> _Activity_
In the records below, find each line containing the word "https" and copy it.

> _Records to process_
****************

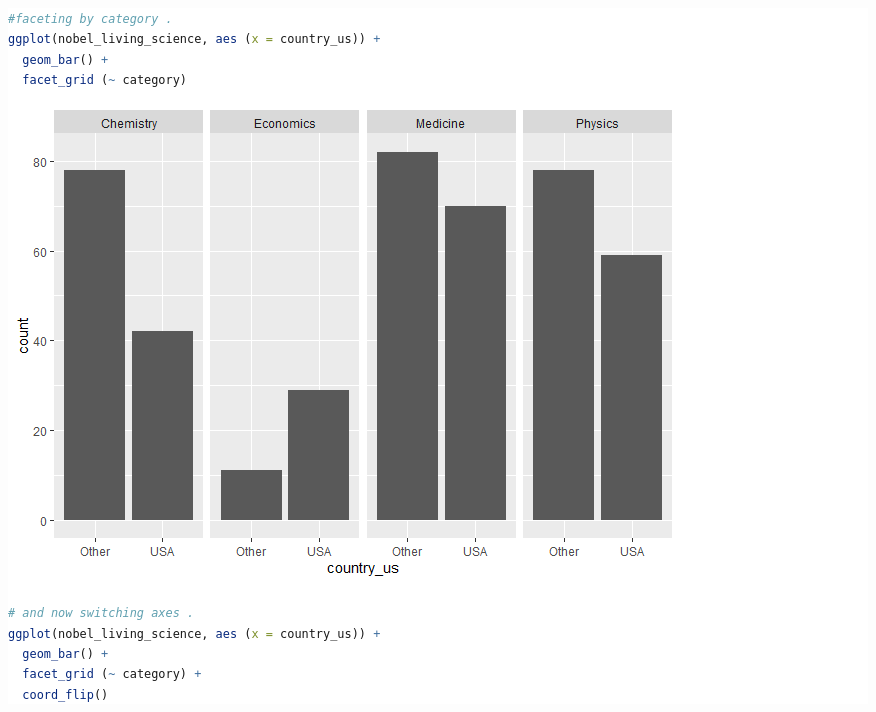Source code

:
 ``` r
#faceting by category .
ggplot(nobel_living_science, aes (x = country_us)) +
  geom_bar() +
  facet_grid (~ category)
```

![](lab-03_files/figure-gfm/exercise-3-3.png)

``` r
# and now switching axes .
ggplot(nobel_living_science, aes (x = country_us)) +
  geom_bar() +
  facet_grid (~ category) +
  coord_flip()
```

****************

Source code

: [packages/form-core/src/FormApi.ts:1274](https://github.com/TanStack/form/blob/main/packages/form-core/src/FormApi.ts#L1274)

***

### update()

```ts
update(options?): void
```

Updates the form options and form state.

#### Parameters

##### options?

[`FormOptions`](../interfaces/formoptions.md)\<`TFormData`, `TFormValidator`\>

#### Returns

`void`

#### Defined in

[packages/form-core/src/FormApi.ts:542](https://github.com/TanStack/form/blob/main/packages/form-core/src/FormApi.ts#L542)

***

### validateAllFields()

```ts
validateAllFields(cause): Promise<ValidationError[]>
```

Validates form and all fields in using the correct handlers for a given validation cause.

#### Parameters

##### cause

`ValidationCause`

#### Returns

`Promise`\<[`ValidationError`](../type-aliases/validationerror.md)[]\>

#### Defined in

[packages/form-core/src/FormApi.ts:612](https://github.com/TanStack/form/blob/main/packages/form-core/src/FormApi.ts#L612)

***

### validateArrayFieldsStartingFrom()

****************

> _Answer to the exercise_
: [packages/form-core/src/FormApi.ts:1274](https://github.com/TanStack/form/blob/main/packages/form-core/src/FormApi.ts#L1274)
[packages/form-core/src/FormApi.ts:542](https://github.com/TanStack/form/blob/main/packages/form-core/src/FormApi.ts#L542)
[packages/form-core/src/FormApi.ts:612](https://github.com/TanStack/form/blob/main/packages/form-core/src/FormApi.ts#L612)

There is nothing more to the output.